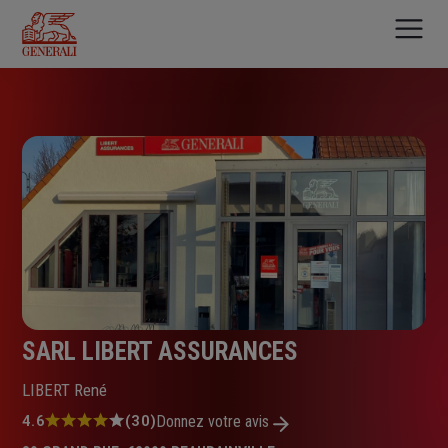
Aller
au
contenu
principal
SARL LIBERT ASSURANCES
LIBERT René
Note
4.6
(30)
Donnez votre avis
:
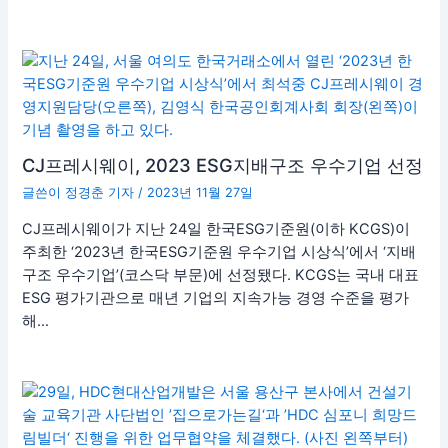
CJ프레시웨이, 2023 ESG지배구조 우수기업 선정
글쓴이
정경춘 기자
/
2023년 11월 27일
CJ프레시웨이가 지난 24일 한국ESG기준원(이하 KCGS)이
주최한 ‘2023년 한국ESG기준원 우수기업 시상식’에서 ‘지배
구조 우수기업’(코스닥 부문)에 선정됐다. KCGS는 국내 대표
ESG 평가기관으로 매년 기업의 지속가능 경영 수준을 평가
해…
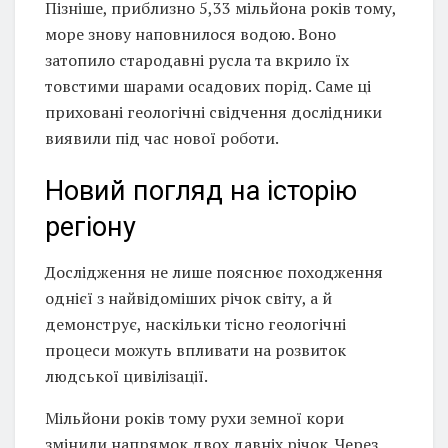
Пізніше, приблизно 5,33 мільйона років тому,
море знову наповнилося водою. Воно
затопило стародавні русла та вкрило їх
товстими шарами осадових порід. Саме ці
приховані геологічні свідчення дослідники
виявили під час нової роботи.
Новий погляд на історію
регіону
Дослідження не лише пояснює походження
однієї з найвідоміших річок світу, а й
демонструє, наскільки тісно геологічні
процеси можуть впливати на розвиток
людської цивілізації.
Мільйони років тому рухи земної кори
змінили напрямок двох давніх річок. Через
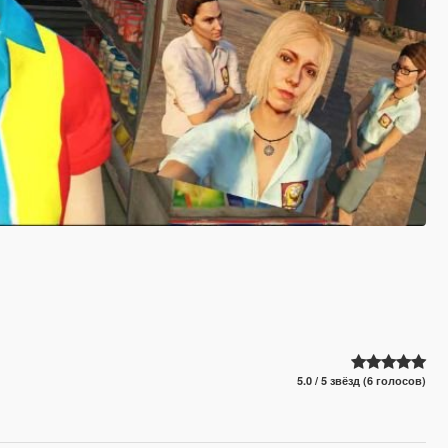
5.0 / 5 звёзд (6 голосов)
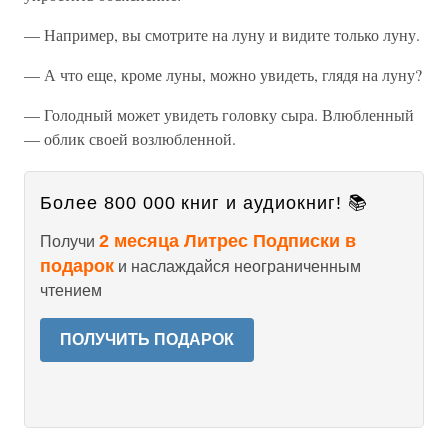
— Например, вы смотрите на луну и видите только луну.
— А что еще, кроме луны, можно увидеть, глядя на луну?
— Голодный может увидеть головку сыра. Влюбленный
— облик своей возлюбленной.
Более 800 000 книг и аудиокниг! 📚
2 месяца Литрес Подписки в
Получи
подарок
и наслаждайся неограниченным
чтением
ПОЛУЧИТЬ ПОДАРОК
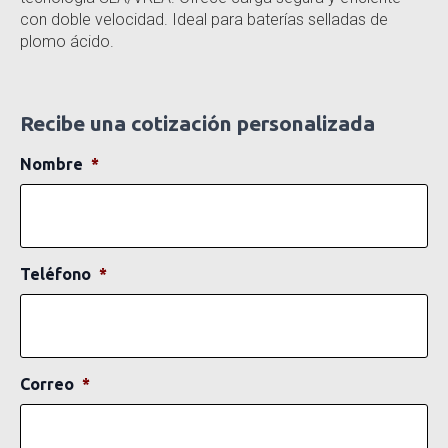
con doble velocidad. Ideal para baterías selladas de
plomo ácido.
Recibe una cotización personalizada
Nombre
*
Teléfono
*
Correo
*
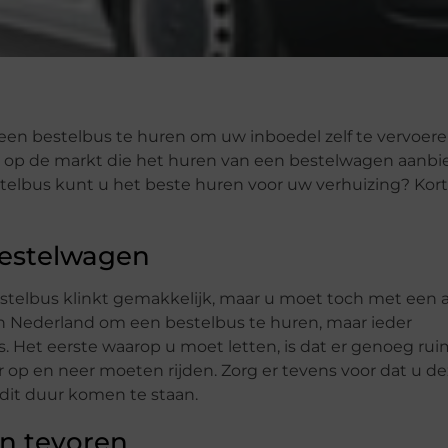
 een bestelbus te huren om uw inboedel zelf te vervoer
rs op de markt die het huren van een bestelwagen aanbi
stelbus kunt u het beste huren voor uw verhuizing? Kor
bestelwagen
stelbus klinkt gemakkelijk, maar u moet toch met een 
in Nederland om een bestelbus te huren, maar ieder
. Het eerste waarop u moet letten, is dat er genoeg rui
er op en neer moeten rijden. Zorg er tevens voor dat u d
dit duur komen te staan.
an tevoren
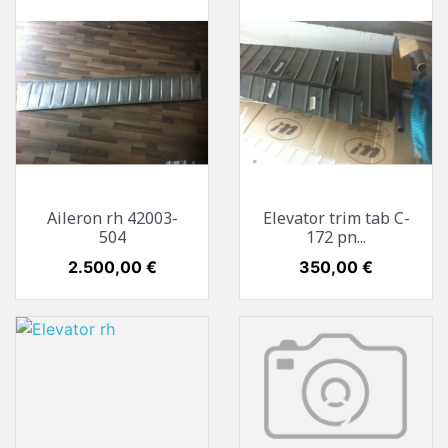
Aileron rh 42003-
Elevator trim tab C-
504
172 pn...
Preis
2.500,00 €
Preis
350,00 €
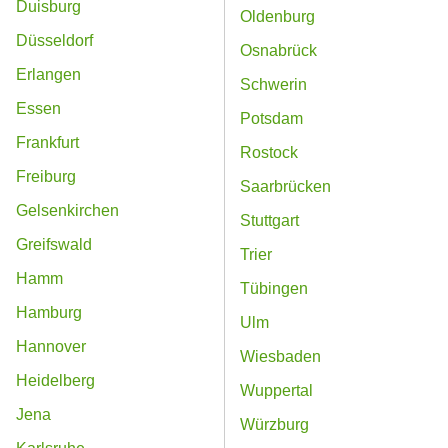
Duisburg
Oldenburg
Düsseldorf
Osnabrück
Erlangen
Schwerin
Essen
Potsdam
Frankfurt
Rostock
Freiburg
Saarbrücken
Gelsenkirchen
Stuttgart
Greifswald
Trier
Hamm
Tübingen
Hamburg
Ulm
Hannover
Wiesbaden
Heidelberg
Wuppertal
Jena
Würzburg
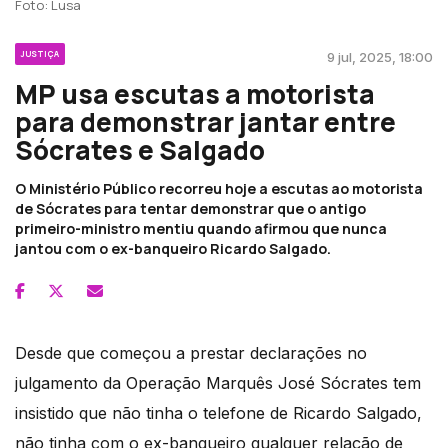
Foto: Lusa
JUSTIÇA
9 jul, 2025, 18:00
MP usa escutas a motorista
para demonstrar jantar entre
Sócrates e Salgado
O Ministério Público recorreu hoje a escutas ao motorista
de Sócrates para tentar demonstrar que o antigo
primeiro-ministro mentiu quando afirmou que nunca
jantou com o ex-banqueiro Ricardo Salgado.
Desde que começou a prestar declarações no
julgamento da Operação Marquês José Sócrates tem
insistido que não tinha o telefone de Ricardo Salgado,
não tinha com o ex-banqueiro qualquer relação de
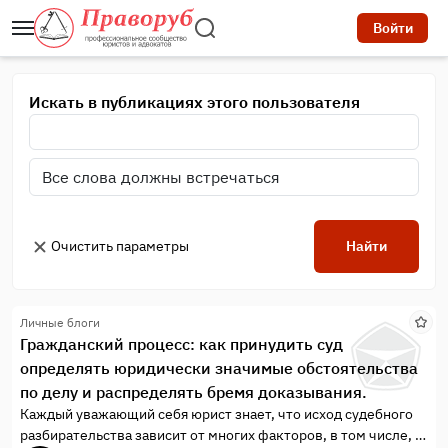
Войти
Искать в публикациях этого пользователя
Очистить параметры
Найти
Личные блоги
Гражданский процесс: как принудить суд
определять юридически значимые обстоятельства
по делу и распределять бремя доказывания.
Каждый уважающий себя юрист знает, что исход судебного
разбирательства зависит от многих факторов, в том числе, и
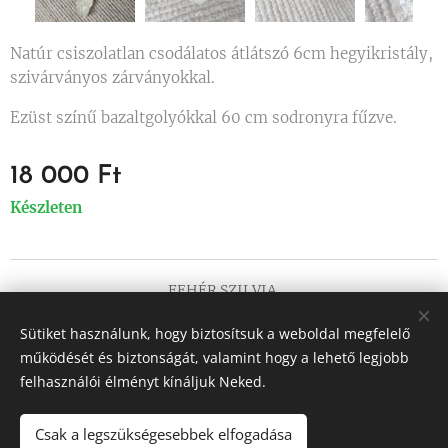
Natúr csiszolatlan csodálatos átlátszó 6cm hegyikristály,
szivárványos zárványokkal.
Ezüst színű bazaltgolyókkal 60 cm sodronyra fűzve.
18 000
Ft
Készleten
FEHÉR SZILVIA
Minden jog fenntartva 2017
Sütiket használunk, hogy biztosítsuk a weboldal megfelelő
Sütik
működését és biztonságát, valamint hogy a lehető legjobb
felhasználói élményt kínáljuk Neked.
Nyelvek
Magyar
English
Csak a legszükségesebbek elfogadása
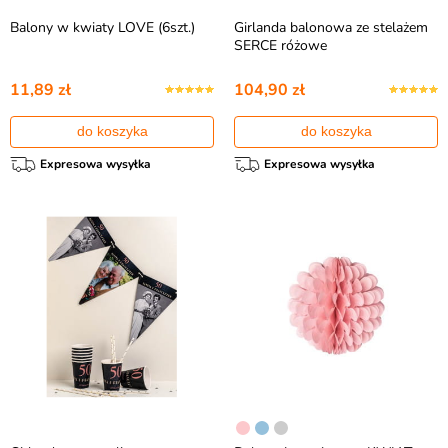
Balony w kwiaty LOVE (6szt.)
Girlanda balonowa ze stelażem
SERCE różowe
11,89 zł
104,90 zł
do koszyka
do koszyka
Expresowa wysyłka
Expresowa wysyłka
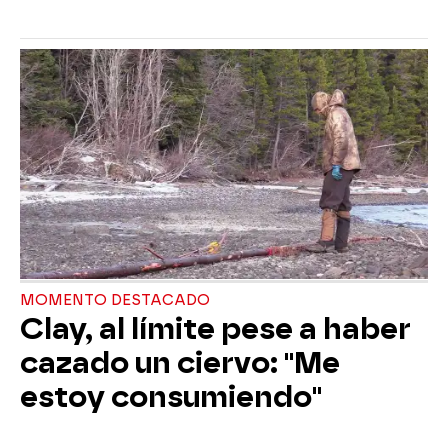
MOMENTO DESTACADO
Clay, al límite pese a haber
cazado un ciervo: "Me
estoy consumiendo"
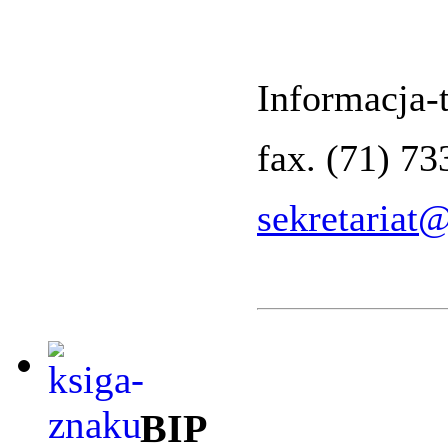
Informacja-t
fax. (71) 7
sekretariat
BIP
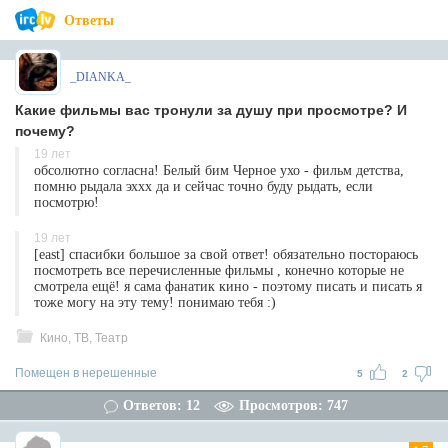
Ответы
_DIANKA_
Какие фильмы вас тронули за душу при просмотре? И
почему?
19 лет
обсолютно согласна! Белый бим Черное ухо - фильм детства,
помню рыдала эххх да и сейчас точно буду рыдать, если
посмотрю!
19 лет
[east] спасибки большое за свой ответ! обязательно постораюсь
посмотреть все перечисленные фильмы , конечно которые не
смотрела ещё! я сама фанатик кино - поэтому писать и писать я
тоже могу на эту тему! понимаю тебя :)
Кино, ТВ, Театр
Помещен в нерешенные
5
2
Ответов: 12
Просмотров: 747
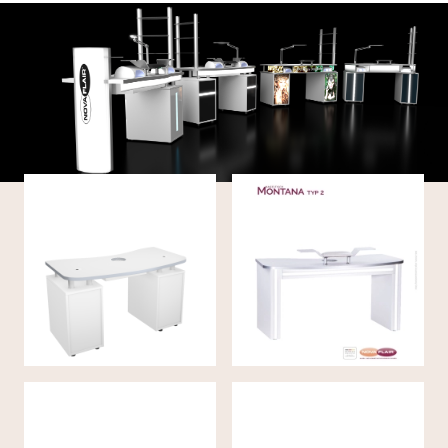
Table de manucure
Table de manucure
(130cm) MONTANA
MONTANA TYP II
SMART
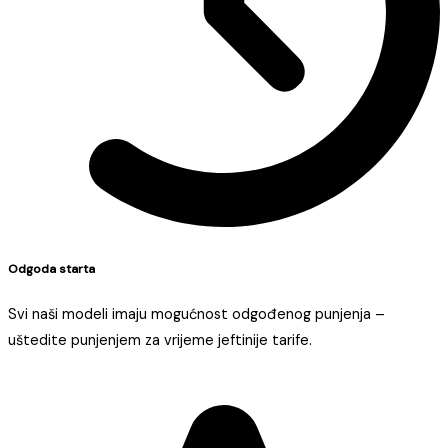
Odgoda starta
Svi naši modeli imaju mogućnost odgođenog punjenja –
uštedite punjenjem za vrijeme jeftinije tarife.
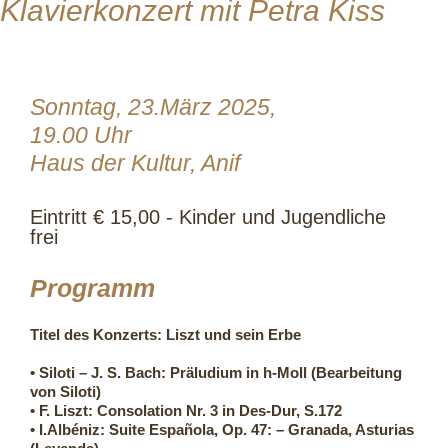
Klavierkonzert mit Petra Kiss
Sonntag, 23.März 2025,
19.00 Uhr
Haus der Kultur, Anif
Eintritt € 15,00 - Kinder und Jugendliche
frei
Programm
Titel des Konzerts: Liszt und sein Erbe
• Siloti – J. S. Bach: Präludium in h-Moll (Bearbeitung
von Siloti)
• F. Liszt: Consolation Nr. 3 in Des-Dur, S.172
• I.Albéniz: Suite Española, Op. 47: – Granada, Asturias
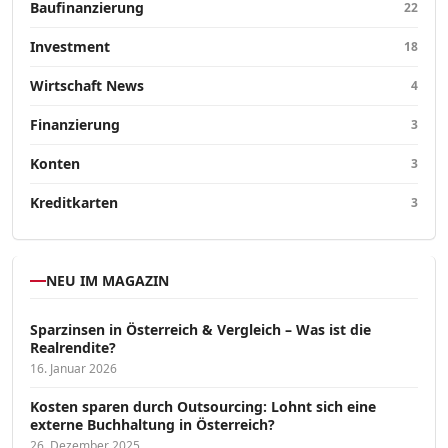
Baufinanzierung
22
Investment
18
Wirtschaft News
4
Finanzierung
3
Konten
3
Kreditkarten
3
NEU IM MAGAZIN
Sparzinsen in Österreich & Vergleich – Was ist die
Realrendite?
16. Januar 2026
Kosten sparen durch Outsourcing: Lohnt sich eine
externe Buchhaltung in Österreich?
26. Dezember 2025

****

● Problem requirements
Every line of the listing above that includes "bestelbus" should be copied out.

● Reply to the exercise
 een bestelbus te huren om uw inboedel zelf te vervoer
in Nederland om een bestelbus te huren, maar ieder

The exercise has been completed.